PAGE EXCERPT below:

Search code examples
c#charasciinon-printing-characters

Is there a way to get a symbol of a non-printable character?


I want to find a way to get a symbol of a non-printable character in c# (e.g. "SOH" for start of heading and "BS" for backspace). Any ideas?

Edit: I don't need to visualize a byte value of a non-printable character but it's code as shown here https://web.itu.edu.tr/sgunduz/courses/mikroisl/ascii.html

Example would be "NUL" for 0x00, "SOH" for 0x01 etc.


Solution

  • You, probably, are looking for a kind of string dump in order to visualize control characters. You can do it with a help of Regular Expressions where \p{Cc} matches control symbol:

    using Systen.Text.RegularExpressions;
    
    ...
    
    string source = "BEL \u0007 then CR + LF  \r\n SOH \u0001 \0\0";
    
    // To get control characters visible, we match them and
    // replace with their codes
    string result = Regex.Replace(
      source, @"\p{Cc}", 
      m => $"[Control: 0x{(int)m.Value[0]:x4}]");
    
    // Let's have a look:
    
    // Initial string 
    Console.WriteLine(source);
    Console.WriteLine();
    // Control symbols visualized
    Console.WriteLine(result);
    

    Outcome:

    BEL   then CR + LF  
     SOH  
    
    BEL [Control: 0x0007] then CR + LF  [Control: 0x000d][Control: 0x000a] SOH [Control: 0x0001] [Control: 0x0000][Control: 0x0000]
    

    Edit: If you want to visualize in a different way, you shoud edit lambda

    m => $"[Control: 0x{(int)m.Value[0]:x4}]"
    

    For instance:

        static string[] knownCodes = new string[] {
          "NULL", "SOH", "STX", "ETX", "EOT", "ENQ",
          "ACK",  "BEL", "BS", "HT", "LF", "VT",
          "FF", "CR", "SO", "SI", "DLE", "DC1", "DC2",
          "DC3", "DC4", "NAK", "SYN", "ETB", "CAN",
          "EM", "SUB", "ESC", "FS", "GS", "RS", "US",
        };
    
        private static string StringDump(string source) {
          if (null == source)

End of PAGE EXCERPT.

[DESCRIPTION OF THE TASK]
Update the passage of the page on non-printable character symbols from "static string[] knownCodes" to "(null == source)", using "controlNames" wherever "knownCodes" appears. The listing is not needed for any part of this exercise.

DATASET EXTRACT below:

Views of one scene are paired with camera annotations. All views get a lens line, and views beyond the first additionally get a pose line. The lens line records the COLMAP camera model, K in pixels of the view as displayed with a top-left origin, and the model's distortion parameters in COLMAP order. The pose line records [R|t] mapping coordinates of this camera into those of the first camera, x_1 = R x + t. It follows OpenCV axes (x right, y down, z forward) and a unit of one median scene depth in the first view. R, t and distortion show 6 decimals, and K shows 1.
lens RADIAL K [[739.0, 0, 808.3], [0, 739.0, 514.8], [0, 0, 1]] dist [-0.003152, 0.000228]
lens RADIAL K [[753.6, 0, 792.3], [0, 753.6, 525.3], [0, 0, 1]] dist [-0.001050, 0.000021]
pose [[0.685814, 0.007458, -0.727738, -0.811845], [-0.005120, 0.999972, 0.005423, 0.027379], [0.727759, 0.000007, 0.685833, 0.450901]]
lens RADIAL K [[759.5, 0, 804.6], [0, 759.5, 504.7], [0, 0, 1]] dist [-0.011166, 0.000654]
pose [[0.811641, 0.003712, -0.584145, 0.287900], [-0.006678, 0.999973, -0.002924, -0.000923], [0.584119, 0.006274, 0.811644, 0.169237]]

End of DATASET EXTRACT.
DATASET EXTRACT below:

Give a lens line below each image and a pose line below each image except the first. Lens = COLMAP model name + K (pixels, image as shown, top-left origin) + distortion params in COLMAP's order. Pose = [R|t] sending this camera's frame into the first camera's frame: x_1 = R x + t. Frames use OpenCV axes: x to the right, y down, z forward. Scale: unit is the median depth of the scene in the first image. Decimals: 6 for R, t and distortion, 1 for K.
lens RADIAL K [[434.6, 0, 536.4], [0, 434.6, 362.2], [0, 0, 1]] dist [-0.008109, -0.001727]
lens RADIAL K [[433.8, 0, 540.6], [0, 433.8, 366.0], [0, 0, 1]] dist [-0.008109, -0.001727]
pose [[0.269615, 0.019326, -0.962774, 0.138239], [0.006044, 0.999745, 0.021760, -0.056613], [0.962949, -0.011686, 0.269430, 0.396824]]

End of DATASET EXTRACT.

[EXERCISE ANSWER]
static string[] controlNames = new string[] {
          "NULL", "SOH", "STX", "ETX", "EOT", "ENQ",
          "ACK",  "BEL", "BS", "HT", "LF", "VT",
          "FF", "CR", "SO", "SI", "DLE", "DC1", "DC2",
          "DC3", "DC4", "NAK", "SYN", "ETB", "CAN",
          "EM", "SUB", "ESC", "FS", "GS", "RS", "US",
        };
    
        private static string StringDump(string source) {
          if (null == source)